Foi quando o Ph.D. o aluno Alan Eaby começou a se interessar pelo material. Inicialmente, ele se concentrou em estudos de temperatura ambiente para sua pesquisa de mestrado, mas depois voltou sua atenção para a medição de propriedades em temperaturas mais baixas quando embarcou em seu doutorado. três anos atrás. Ele queria saber como os cristais se comportariam quando submetidos a diferentes temperaturas e níveis de umidade: “Fiquei intrigado com a mudança de cor e quis explorar o que acontecia na escala atômica”, explica.

Tendo aprendido sobre o desenvolvimento de instrumentos e métodos de Barbour, ele embarcou no emprego de técnicas não padronizadas para entender os mecanismos de absorção e liberação de água no material.

Um dia, ele observou algo estranho acontecendo em temperaturas abaixo de zero grau Celsius. “Percebi que o cristal ainda mudava de cor em temperaturas abaixo de zero. Inicialmente pensei que havia algo errado com a configuração experimental ou com o controlador de temperatura, pois os hidratos de cristal não deveriam liberar água em temperaturas tão baixas”, explica.

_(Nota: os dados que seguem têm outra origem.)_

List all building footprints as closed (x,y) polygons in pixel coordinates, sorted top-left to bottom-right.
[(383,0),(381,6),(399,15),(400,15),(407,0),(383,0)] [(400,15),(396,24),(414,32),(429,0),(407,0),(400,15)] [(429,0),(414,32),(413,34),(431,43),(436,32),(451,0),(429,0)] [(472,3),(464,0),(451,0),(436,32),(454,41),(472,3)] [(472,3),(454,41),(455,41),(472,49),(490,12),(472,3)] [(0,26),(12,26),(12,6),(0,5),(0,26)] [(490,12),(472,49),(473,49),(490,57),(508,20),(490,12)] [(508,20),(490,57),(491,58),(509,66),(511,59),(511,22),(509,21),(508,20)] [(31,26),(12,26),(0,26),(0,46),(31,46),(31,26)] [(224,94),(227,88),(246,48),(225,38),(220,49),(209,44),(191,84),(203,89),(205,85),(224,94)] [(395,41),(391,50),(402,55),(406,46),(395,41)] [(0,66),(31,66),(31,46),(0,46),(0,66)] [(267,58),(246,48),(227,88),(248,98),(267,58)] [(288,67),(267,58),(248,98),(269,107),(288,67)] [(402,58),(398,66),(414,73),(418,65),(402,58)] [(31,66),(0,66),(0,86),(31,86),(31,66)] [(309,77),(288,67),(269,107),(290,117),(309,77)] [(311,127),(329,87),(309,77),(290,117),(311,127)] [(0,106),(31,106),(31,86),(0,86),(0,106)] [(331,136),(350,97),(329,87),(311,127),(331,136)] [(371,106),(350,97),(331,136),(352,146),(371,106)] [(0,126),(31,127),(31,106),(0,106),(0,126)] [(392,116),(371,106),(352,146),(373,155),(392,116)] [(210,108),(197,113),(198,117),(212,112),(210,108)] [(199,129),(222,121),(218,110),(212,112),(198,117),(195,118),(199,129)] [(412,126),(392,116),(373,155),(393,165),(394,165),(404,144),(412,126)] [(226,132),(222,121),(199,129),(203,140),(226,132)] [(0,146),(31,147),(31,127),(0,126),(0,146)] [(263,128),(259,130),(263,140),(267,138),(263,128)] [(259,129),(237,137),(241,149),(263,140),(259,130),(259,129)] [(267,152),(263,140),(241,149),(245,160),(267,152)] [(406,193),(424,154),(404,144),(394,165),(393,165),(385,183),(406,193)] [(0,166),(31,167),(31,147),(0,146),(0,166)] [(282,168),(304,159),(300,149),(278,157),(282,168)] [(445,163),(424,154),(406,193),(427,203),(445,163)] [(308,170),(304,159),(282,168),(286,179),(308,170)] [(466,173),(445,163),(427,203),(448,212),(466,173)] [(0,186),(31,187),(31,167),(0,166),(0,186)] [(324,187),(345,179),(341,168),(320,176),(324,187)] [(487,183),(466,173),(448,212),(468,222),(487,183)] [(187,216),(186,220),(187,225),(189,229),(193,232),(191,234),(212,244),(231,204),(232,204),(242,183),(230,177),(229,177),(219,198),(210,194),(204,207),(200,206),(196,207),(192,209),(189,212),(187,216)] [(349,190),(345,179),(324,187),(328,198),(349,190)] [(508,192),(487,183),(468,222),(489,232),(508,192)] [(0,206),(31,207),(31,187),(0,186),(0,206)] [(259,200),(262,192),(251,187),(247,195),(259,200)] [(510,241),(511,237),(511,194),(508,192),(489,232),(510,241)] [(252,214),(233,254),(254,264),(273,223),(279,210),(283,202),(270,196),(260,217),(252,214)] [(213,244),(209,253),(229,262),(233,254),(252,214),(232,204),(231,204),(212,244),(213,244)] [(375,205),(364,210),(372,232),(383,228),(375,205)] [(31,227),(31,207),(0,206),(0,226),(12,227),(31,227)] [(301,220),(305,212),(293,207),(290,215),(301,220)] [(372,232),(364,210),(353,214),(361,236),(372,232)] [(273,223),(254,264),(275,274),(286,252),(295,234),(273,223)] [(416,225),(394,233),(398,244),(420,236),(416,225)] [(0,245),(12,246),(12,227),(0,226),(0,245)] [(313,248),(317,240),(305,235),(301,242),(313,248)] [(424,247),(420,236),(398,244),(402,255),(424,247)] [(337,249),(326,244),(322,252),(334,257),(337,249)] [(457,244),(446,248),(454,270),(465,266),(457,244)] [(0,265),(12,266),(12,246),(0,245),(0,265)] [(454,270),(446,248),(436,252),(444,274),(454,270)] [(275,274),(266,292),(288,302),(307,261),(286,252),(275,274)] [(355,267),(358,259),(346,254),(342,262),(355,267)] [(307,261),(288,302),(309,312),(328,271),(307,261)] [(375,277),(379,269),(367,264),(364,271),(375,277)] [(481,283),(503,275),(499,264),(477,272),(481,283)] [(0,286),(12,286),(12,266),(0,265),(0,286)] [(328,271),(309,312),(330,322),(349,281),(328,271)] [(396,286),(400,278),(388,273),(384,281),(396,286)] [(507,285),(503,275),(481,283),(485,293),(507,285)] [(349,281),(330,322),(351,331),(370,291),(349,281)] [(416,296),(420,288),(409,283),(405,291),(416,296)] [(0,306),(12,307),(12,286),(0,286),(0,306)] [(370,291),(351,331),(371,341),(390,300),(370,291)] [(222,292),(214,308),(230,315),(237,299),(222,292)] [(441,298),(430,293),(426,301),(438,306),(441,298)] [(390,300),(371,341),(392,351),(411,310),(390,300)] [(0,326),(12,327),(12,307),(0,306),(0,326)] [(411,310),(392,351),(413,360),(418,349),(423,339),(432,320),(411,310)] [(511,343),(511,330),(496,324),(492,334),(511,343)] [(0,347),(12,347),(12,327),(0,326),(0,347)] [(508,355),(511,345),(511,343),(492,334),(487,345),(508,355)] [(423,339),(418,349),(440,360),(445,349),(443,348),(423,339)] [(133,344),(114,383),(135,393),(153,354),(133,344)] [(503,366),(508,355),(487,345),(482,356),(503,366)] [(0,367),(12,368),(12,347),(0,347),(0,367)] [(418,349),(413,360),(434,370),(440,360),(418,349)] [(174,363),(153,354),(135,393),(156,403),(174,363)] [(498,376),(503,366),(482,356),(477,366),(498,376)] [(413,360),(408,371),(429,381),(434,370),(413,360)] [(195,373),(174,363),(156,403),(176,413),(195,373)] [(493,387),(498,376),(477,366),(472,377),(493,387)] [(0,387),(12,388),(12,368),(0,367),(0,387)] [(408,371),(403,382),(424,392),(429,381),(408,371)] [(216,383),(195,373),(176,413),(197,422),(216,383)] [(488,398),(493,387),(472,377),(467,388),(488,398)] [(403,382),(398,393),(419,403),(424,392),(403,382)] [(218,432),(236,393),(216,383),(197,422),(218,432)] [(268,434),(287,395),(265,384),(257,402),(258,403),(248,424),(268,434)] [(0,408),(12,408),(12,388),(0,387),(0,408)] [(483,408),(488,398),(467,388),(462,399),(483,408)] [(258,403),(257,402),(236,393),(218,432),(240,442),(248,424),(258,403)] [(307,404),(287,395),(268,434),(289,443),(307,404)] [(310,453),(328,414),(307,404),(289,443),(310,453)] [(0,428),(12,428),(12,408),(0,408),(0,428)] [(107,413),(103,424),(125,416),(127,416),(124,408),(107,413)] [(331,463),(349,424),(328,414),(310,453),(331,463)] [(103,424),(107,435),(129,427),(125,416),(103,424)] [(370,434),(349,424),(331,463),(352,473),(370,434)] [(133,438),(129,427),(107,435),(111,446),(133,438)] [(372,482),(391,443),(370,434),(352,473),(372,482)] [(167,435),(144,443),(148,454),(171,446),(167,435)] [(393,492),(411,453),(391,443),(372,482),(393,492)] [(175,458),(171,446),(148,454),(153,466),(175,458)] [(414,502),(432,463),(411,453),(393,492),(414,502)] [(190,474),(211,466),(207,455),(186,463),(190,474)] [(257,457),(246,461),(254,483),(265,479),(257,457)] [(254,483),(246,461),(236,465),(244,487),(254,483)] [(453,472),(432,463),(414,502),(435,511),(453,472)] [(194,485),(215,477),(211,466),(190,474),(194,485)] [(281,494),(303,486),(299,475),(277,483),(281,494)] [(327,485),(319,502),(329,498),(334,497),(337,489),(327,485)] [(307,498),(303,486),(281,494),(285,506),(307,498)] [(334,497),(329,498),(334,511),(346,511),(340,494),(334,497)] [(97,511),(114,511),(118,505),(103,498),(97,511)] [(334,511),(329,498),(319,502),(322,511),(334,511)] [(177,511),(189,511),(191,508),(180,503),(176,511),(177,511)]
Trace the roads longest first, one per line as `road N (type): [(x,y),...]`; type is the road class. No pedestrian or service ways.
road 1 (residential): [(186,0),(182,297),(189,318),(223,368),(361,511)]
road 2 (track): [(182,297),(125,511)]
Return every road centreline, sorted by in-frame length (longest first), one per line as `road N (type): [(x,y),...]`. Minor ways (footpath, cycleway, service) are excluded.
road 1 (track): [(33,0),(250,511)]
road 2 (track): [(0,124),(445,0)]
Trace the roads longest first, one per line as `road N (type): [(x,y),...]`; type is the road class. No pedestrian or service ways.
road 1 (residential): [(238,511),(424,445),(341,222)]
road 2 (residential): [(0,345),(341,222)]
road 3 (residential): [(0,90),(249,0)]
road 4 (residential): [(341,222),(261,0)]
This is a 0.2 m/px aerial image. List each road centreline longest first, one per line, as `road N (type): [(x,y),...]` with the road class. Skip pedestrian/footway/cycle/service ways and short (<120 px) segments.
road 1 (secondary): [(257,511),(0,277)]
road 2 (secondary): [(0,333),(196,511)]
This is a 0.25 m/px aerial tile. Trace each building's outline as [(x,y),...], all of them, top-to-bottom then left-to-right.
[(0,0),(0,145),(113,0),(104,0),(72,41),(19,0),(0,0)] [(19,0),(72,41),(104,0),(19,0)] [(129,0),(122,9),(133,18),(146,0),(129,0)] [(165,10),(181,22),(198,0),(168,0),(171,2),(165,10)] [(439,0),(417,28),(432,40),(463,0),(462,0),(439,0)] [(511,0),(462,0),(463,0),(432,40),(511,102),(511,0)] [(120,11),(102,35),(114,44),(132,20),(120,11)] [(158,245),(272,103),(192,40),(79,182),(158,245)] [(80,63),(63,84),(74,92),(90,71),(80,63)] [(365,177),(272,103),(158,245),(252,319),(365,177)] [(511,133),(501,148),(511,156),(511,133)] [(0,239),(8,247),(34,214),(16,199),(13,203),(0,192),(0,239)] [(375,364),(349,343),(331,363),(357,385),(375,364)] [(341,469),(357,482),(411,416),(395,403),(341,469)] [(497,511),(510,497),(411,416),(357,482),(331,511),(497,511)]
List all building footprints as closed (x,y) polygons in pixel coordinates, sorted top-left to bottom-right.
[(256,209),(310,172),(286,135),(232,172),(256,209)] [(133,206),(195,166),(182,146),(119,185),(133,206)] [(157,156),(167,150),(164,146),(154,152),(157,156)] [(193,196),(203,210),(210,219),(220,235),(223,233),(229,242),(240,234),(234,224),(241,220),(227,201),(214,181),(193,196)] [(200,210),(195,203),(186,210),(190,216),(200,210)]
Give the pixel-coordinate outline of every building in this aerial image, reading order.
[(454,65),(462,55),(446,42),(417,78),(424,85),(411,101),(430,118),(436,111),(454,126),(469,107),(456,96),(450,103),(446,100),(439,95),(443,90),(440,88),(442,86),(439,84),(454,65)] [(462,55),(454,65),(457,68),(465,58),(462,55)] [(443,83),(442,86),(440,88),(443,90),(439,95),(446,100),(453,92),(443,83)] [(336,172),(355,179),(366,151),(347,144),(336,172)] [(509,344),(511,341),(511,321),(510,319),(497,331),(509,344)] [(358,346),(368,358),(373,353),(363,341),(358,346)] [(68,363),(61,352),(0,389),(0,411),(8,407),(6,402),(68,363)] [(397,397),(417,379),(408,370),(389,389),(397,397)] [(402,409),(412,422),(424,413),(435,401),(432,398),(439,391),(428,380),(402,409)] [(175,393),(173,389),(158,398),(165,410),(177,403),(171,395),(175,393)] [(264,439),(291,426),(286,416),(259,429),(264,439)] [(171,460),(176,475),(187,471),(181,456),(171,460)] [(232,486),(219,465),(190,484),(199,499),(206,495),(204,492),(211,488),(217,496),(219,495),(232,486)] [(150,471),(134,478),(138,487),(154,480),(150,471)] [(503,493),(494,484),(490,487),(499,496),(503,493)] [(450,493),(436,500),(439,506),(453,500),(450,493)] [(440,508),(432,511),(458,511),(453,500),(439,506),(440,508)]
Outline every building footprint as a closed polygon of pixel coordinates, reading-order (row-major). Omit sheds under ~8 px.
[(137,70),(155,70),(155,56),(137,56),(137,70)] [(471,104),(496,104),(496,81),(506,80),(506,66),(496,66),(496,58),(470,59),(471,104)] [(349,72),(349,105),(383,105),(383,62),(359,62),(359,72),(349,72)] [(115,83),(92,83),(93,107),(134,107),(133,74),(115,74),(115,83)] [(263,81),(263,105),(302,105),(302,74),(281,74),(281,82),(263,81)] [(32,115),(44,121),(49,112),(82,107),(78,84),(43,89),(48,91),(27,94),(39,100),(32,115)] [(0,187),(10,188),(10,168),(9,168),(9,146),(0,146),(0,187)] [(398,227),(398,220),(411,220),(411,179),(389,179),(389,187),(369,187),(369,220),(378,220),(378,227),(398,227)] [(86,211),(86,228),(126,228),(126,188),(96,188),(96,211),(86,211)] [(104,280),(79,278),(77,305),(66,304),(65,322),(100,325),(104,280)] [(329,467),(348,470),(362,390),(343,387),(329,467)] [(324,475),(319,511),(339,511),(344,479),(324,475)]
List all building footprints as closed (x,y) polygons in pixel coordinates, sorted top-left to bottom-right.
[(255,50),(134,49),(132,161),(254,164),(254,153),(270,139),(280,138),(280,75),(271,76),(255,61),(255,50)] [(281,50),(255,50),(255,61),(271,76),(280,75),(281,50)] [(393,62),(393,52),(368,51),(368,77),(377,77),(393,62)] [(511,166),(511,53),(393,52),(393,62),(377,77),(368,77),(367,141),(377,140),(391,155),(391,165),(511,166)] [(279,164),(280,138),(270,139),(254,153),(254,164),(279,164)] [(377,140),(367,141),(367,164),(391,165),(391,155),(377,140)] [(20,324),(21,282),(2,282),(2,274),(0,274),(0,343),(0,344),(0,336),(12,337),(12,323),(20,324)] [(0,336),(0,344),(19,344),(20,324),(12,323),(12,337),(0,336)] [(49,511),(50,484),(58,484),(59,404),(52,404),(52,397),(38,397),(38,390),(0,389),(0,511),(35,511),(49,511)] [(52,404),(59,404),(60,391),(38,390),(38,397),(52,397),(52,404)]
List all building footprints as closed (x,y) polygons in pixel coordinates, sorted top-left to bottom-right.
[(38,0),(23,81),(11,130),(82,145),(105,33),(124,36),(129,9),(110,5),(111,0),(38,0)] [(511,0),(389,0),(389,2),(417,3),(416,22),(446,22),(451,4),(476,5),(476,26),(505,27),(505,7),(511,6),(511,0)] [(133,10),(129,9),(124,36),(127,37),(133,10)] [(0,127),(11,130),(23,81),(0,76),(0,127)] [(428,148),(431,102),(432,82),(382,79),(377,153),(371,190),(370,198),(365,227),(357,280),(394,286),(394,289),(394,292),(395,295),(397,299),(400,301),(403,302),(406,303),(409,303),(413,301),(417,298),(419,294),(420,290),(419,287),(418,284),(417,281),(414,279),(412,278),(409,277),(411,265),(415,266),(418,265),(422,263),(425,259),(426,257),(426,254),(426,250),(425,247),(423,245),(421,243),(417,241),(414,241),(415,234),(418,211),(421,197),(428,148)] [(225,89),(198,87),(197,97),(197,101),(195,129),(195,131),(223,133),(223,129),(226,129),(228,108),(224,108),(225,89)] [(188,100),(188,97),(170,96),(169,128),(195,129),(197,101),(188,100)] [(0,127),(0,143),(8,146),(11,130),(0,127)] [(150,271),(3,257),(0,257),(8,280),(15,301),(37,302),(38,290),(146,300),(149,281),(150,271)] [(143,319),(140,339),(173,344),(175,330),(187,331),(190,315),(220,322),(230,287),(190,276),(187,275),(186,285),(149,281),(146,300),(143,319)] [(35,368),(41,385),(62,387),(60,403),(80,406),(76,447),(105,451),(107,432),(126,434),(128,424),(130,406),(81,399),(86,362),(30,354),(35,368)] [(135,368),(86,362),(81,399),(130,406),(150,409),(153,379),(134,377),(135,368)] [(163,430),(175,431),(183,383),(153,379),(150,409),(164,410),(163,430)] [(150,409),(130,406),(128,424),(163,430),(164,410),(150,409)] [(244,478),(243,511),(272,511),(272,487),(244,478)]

Depois de muitas conversas e pausas para café com Barbour e Esterhuysen, e ajustando a configuração experimental várias vezes, eles perceberam que as observações de Alan poderiam ser explicadas pela estreiteza dos canais no material. Os canais no cristal têm apenas um nanômetro de largura – um milésimo do diâmetro de um fio de cabelo humano.

Já se sabia que, em nanoescala, a água pode permanecer móvel dentro dos canais em temperaturas abaixo de 0°C. No entanto, este estudo mostrou pela primeira vez que tais canais também podem permitir a absorção e liberação de água em temperaturas muito abaixo de seu ponto normal de congelamento.

Para entender esse processo, Eaby empreendeu uma série extensa e sistemática de estudos de difração de raios-X dos cristais vermelhos e amarelos em diferentes temperaturas e umidades. Isso lhe permitiu construir um “filme” gerado por computador, com resolução em escala atômica, do que acontece com os canais durante o resfriamento ou aquecimento e na presença ou ausência de água. Essas animações indicaram que as moléculas de água nos nanocanais se movem livremente até esfriarem a -70 °C, quando passam por um “evento de estruturação reversível” para se assemelhar a um estado vítreo. Essa “transição vítrea” acaba fazendo com que a água fique presa no material em temperaturas abaixo de -70°C.

Se não fosse pelo comportamento de mudança de cor dos cristais em primeiro lugar, eles não teriam percebido a capacidade de perda de água em temperaturas ultrabaixas. “Quem sabe”, diz Barbour, “pode haver muitos outros materiais com a capacidade de absorver e liberar água em temperaturas muito baixas, como estruturas metal-orgânicas e estruturas orgânicas covalentes.

“Simplesmente não sabemos sobre isso porque não conseguimos visualizá-lo. Agora que sabemos que tal comportamento é possível, ele abre todo um novo campo de pesquisa e possíveis aplicações. Os pesquisadores podem usar essas novas informações para identificar outros materiais com propriedades semelhantes, e também usar os princípios que desenvolvemos para ajustar a liberação de água em baixas temperaturas. Isso pode levar a reduções drásticas nos custos energéticos da captação de água atmosférica, com implicações para a sociedade e o meio ambiente,” ele conclui.